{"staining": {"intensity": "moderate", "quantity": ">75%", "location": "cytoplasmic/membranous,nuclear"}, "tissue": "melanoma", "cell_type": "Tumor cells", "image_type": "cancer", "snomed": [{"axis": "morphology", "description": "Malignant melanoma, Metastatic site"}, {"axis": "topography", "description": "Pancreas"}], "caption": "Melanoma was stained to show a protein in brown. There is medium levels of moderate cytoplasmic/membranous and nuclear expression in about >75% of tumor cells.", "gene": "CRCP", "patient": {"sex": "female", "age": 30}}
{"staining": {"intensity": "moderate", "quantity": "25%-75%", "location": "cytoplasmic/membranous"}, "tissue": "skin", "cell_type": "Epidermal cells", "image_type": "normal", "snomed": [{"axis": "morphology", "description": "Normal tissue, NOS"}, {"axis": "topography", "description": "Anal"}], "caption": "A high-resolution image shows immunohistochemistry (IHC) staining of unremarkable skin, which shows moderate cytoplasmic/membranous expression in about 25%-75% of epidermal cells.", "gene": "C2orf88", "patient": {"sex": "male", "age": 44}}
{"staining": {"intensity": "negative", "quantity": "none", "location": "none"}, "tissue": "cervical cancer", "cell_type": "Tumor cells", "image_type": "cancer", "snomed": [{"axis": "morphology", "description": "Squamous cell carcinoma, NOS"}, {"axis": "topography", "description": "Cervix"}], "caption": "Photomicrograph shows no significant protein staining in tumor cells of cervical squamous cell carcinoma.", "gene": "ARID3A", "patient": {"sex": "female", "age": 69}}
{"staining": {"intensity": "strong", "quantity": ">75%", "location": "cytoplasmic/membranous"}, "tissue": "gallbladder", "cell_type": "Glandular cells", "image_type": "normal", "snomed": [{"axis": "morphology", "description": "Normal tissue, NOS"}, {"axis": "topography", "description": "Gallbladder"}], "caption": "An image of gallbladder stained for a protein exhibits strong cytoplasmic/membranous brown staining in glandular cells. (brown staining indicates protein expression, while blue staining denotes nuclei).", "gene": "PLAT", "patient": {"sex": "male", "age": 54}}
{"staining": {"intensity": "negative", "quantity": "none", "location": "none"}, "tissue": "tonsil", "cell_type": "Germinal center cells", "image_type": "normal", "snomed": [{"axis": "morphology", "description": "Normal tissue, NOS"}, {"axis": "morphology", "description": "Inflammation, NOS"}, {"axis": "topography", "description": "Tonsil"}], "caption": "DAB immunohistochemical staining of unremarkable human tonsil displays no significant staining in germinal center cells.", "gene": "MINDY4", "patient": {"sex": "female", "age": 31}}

.....

(Task requirements) What you return must match the records exactly, down to the last line.

(Response area)
{"staining": {"intensity": "moderate", "quantity": ">75%", "location": "cytoplasmic/membranous,nuclear"}, "tissue": "melanoma", "cell_type": "Tumor cells", "image_type": "cancer", "snomed": [{"axis": "morphology", "description": "Malignant melanoma, Metastatic site"}, {"axis": "topography", "description": "Pancreas"}], "caption": "Melanoma was stained to show a protein in brown. There is medium levels of moderate cytoplasmic/membranous and nuclear expression in about >75% of tumor cells.", "gene": "CRCP", "patient": {"sex": "female", "age": 30}}
{"staining": {"intensity": "moderate", "quantity": "25%-75%", "location": "cytoplasmic/membranous"}, "tissue": "skin", "cell_type": "Epidermal cells", "image_type": "normal", "snomed": [{"axis": "morphology", "description": "Normal tissue, NOS"}, {"axis": "topography", "description": "Anal"}], "caption": "A high-resolution image shows immunohistochemistry (IHC) staining of unremarkable skin, which shows moderate cytoplasmic/membranous expression in about 25%-75% of epidermal cells.", "gene": "C2orf88", "patient": {"sex": "male", "age": 44}}
{"staining": {"intensity": "negative", "quantity": "none", "location": "none"}, "tissue": "cervical cancer", "cell_type": "Tumor cells", "image_type": "cancer", "snomed": [{"axis": "morphology", "description": "Squamous cell carcinoma, NOS"}, {"axis": "topography", "description": "Cervix"}], "caption": "Photomicrograph shows no significant protein staining in tumor cells of cervical squamous cell carcinoma.", "gene": "ARID3A", "patient": {"sex": "female", "age": 69}}
{"staining": {"intensity": "strong", "quantity": ">75%", "location": "cytoplasmic/membranous"}, "tissue": "gallbladder", "cell_type": "Glandular cells", "image_type": "normal", "snomed": [{"axis": "morphology", "description": "Normal tissue, NOS"}, {"axis": "topography", "description": "Gallbladder"}], "caption": "An image of gallbladder stained for a protein exhibits strong cytoplasmic/membranous brown staining in glandular cells. (brown staining indicates protein expression, while blue staining denotes nuclei).", "gene": "PLAT", "patient": {"sex": "male", "age": 54}}
{"staining": {"intensity": "negative", "quantity": "none", "location": "none"}, "tissue": "tonsil", "cell_type": "Germinal center cells", "image_type": "normal", "snomed": [{"axis": "morphology", "description": "Normal tissue, NOS"}, {"axis": "morphology", "description": "Inflammation, NOS"}, {"axis": "topography", "description": "Tonsil"}], "caption": "DAB immunohistochemical staining of unremarkable human tonsil displays no significant staining in germinal center cells.", "gene": "MINDY4", "patient": {"sex": "female", "age": 31}}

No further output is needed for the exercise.